The prime objective is not to just highlight Mahindra as a motorcycle maker but to use
the exercise meaningfully to derive technological skills, enhance managerial capabilities
on the move, and perform on a strong basis against the best rivals in the business.
Speaking of rivals Mahindra can expect to face firmly entrenched bike makers like Piaggio
subsidiaries Gilera and Derbi plus also dominant class leader Aprilia.
The entire exercise is not meant to be one of a hobbyists' nature but to compete for top
honours and present Mahindra as a globally emerging engineering and technology giant.
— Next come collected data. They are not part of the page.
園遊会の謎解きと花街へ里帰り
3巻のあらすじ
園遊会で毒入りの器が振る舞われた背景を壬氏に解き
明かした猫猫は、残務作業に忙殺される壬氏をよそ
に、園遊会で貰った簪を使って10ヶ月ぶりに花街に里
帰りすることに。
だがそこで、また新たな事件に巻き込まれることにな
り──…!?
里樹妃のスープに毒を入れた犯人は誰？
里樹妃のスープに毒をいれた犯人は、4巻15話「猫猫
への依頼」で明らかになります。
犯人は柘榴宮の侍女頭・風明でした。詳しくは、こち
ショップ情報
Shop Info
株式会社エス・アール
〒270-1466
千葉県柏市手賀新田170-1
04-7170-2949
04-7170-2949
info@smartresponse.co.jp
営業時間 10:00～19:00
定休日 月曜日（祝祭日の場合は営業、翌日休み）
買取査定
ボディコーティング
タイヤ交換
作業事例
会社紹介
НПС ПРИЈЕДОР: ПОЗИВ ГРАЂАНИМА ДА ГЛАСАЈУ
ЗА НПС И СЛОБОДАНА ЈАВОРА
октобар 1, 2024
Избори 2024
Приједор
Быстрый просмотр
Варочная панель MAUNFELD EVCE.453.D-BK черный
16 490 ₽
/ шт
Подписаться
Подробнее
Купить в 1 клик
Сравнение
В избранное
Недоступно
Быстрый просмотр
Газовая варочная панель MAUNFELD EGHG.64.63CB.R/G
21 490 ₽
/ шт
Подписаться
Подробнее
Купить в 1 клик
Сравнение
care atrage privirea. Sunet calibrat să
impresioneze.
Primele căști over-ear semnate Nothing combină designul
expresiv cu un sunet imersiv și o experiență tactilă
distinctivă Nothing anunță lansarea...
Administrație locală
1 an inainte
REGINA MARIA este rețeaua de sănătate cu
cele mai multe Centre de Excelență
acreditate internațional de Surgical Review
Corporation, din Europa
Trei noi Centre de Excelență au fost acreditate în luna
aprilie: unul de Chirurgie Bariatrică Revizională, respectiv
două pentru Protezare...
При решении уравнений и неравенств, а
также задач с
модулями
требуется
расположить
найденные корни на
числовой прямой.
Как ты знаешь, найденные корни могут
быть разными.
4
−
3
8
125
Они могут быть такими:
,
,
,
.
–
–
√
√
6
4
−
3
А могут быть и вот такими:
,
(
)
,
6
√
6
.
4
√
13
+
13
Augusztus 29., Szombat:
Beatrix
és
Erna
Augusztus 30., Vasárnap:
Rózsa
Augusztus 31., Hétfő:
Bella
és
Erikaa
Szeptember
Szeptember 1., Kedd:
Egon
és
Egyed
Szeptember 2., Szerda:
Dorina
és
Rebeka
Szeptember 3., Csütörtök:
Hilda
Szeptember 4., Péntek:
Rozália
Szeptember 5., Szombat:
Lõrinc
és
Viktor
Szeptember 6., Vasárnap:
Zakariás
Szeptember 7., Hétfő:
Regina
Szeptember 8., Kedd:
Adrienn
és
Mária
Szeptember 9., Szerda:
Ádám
Group companies like Mahindra’s Engineering Services Division, its IT divisions,
Systech specialist auto components division and also of course Mahindra 2Wheelers would
all be involved in this unique exercise which is without parallel in the Indian automotive
industry.

The World MotoGP Championship is also the one which is beamed across the globe,
just as F1 is, and it closely follows F1 in the audience it caters to. The 2011 season
will be the last for the 125cc two-stroke class for in 2012 this class changes to the
Moto3 category for four-stroke motorcycles and this would also be a good test bed for the
firm to perfect its approach to small capacity mass-produced bikes which are penciled into
the Mahindra product range around the same time. Factor in the fact that there would be an
Indian MotoGP Grand Prix in 2012 at the Jaypee circuit in Noida, this Mahindra move may be
coincidental but it dovetails well in the overall scheme of things.
Given the exposure Mahindra Satyam garnered during the recently held FIFA World Cup,
the group is clear that it would marry its technological capabilities with a series that
will place it firmly on the same platform as world leaders Piaggio, Honda, Yamaha, Suzuki
and Ducati. And that as they say is one audacious but very do-able thing. Wonder why the
other entrenched Indian bike makers never opened their minds to!